Num esgoto, moravam ratos de diversas espécies. Essas criaturas nojentas se amontoavam umas às outras, tentando arrumar espaço para se alimentar e sobreviver. Era cada um por si. O egoísmo imperava naquele local, não importando o modo de se conseguir alimento, se iria atrapalhar outros ratos ou até mesmo matá-los de fome. Por serem os predadores dominantes, não se incomodavam em viver junto às baratas, lacraias e outros insetos ainda mais nojentos.
Por ironia do destino, um rato nasceu diferente. Ele tinha pelo dourado e um focinho rosa. Era educado, pedia licença quando passava e se desculpava por qualquer situação constrangedora. Os outros ratos olhavam indignados para aquela criatura tão divergente. Alguns sentiam ódio e inveja, afinal, por dentro, queriam ser como ele, enquanto outros tentavam ignorá-lo, mas sem sucesso, pois era impossível que um rato dourado de pelos limpos deixasse de chamar a atenção.
Com o passar do tempo, a sua presença foi incomodando os demais ratos. Ninguém suportava aquele terrível mau cheiro que lembrava o aroma de campos floridos. Sua atitude era vista com a mais pura repugnância e ninguém defendia a sua ideia de dividir a comida com outros ratos. Isso era inadmissível! E para cortejar as ratas, teriam que abordá-las educadamente e aguardar a aprovação das suas insinuações? Quanto absurdo, vociferavam os velhos e imundos ratos.
A situação foi ficando tão constrangedora e perigosa a ponto de decidirem expulsá-lo do esgoto. Não havia um líder, mas juntaram-se às pressas e foi tomada uma decisão unânime. Triste e sem saída, o rato do pelo dourado teve que deixar aquele local imundo. Apesar da sujeira, ele se considerava feliz no esgoto, era o seu lar. Ao subir as paredes do túnel, todos comemoravam, o esgoto estaria finalmente livre deste pomposo e “nojento” rato que não sabia o seu lugar e criava encrenca por onde passava.
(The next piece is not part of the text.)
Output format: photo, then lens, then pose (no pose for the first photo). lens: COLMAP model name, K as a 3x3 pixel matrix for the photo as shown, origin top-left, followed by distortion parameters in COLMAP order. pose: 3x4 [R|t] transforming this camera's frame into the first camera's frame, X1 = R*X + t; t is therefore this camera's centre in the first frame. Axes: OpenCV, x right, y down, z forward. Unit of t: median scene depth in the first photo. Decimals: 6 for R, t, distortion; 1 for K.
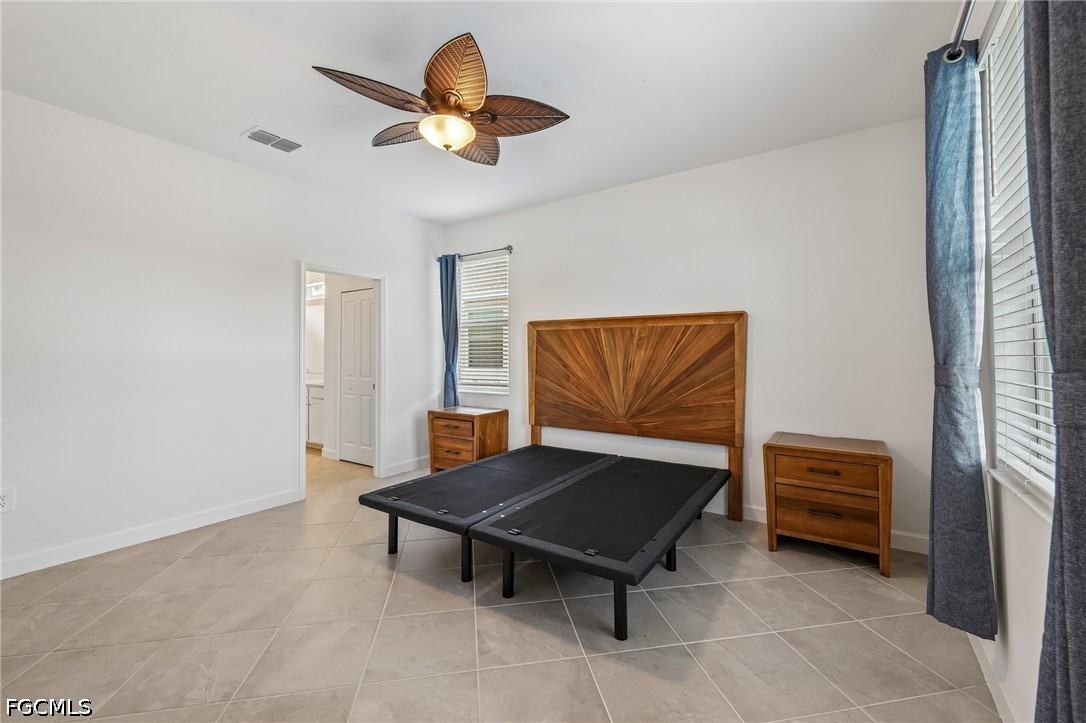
lens RADIAL K [[443.7, 0, 540.3], [0, 443.7, 354.6], [0, 0, 1]] dist [-0.000091, -0.000633]
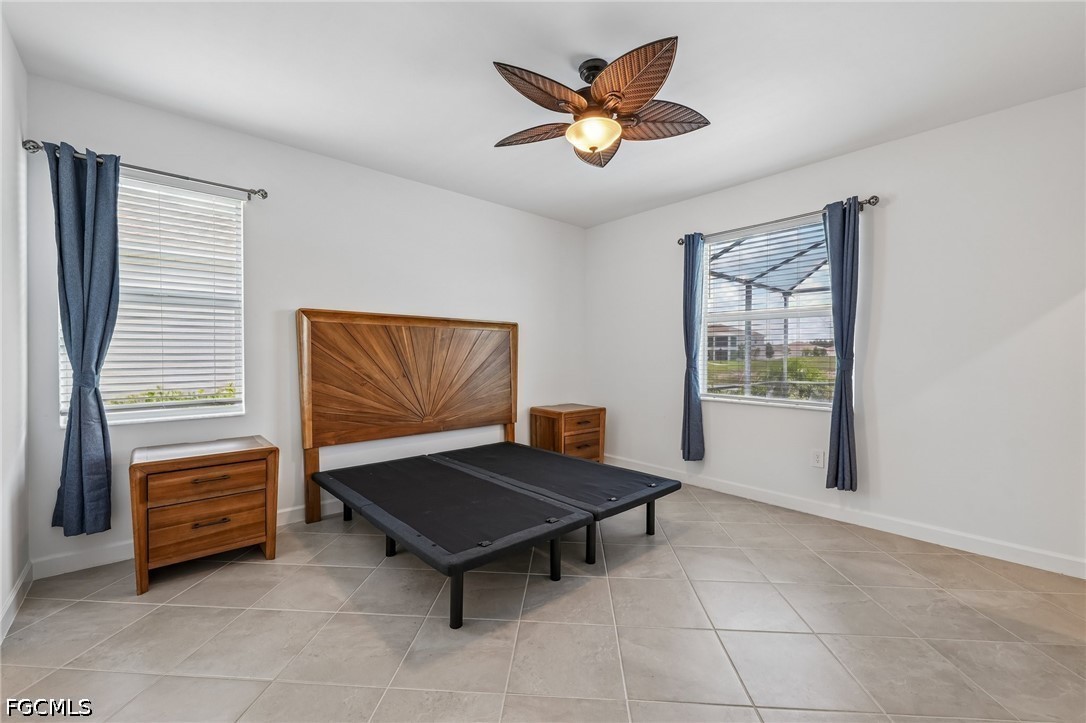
lens RADIAL K [[443.7, 0, 538.3], [0, 443.7, 364.7], [0, 0, 1]] dist [-0.000091, -0.000633]
pose [[0.247878, -0.018726, 0.968610, -0.680064], [-0.003524, 0.999789, 0.020231, 0.002199], [-0.968785, -0.008428, 0.247760, 0.474147]]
Para sua sorte, uma ratinha, encantada por sua beleza e seu jeito diferenciado, resolveu acompanhá-lo. Os dois se conheceram e tiveram filhotes de várias cores, ostentando as maravilhas genéticas daquela curiosa mistura. A família cresceu e rapidamente começou a dominar o novo lugar. Anos mais tarde, a comunidade gigante de ratos limpos estava estabelecida em uma pequena floresta. O rato de pelo dourado e a ratinha já haviam morrido depois de tanto tempo, porém, tudo continuava extremamente em ordem. A prole aprendera bem os modos dos pais. Pediam licença para passar, para dividir a comida, para cortejar as ratas. Enfim, tudo estava perfeito e organizado e o seu habitat tinha o incrível aroma dos ipês, que também lhes fornecia proteção. Nem pareciam mais ratos. Outros animais que, de vez em quando cruzavam as suas terras, achavam que se tratava de uma nova espécie de animal.
Um dia, aproximou-se da comunidade um rato desgrenhado, imundo e ferido. Ao olharem para ele, sentiram nojo e a aversão foi instantânea. Óbvio, que animal era aquele que não tinha a mínima noção de estética e higiene? Não sabia pedir, tampouco se comportar e ainda havia o péssimo cheiro ao seu redor. Apesar das tentativas do pobre rato de estabelecer um contato e pedir ajuda, eles rapidamente se organizaram e decidiram expulsá-lo antes que trouxesse doenças à comunidade. A decisão foi unânime. Triste e sem saída, o feioso rato retirou-se do lugar com lágrimas nos olhos, sabendo que seria o seu fim.
Mal sabiam eles que o rato estava ferido, pois havia tentado (com sucesso) fugir daquele imundo esgoto para tentar a vida na comunidade dos ratos da floresta. Desejava aprender a viver daquele jeito, ser higiênico e tornar-se um deles. Infelizmente, jamais conseguiu realizar o seu sonho, pois após a expulsão, deu dez passos e caiu morto. Não de cansaço ou dos ferimentos, embora isso deva ter apressado o processo, mas de desilusão. O que ele mais queria é que ignorassem o seu exterior e o vissem como ele era por dentro, constatando a sua alma limpa e honesta. Contudo, embora os ratos da floresta fossem limpos, eles nunca aprenderam a observar para além das aparências e continuavam tão imundos por dentro quanto os seus primos dos esgotos.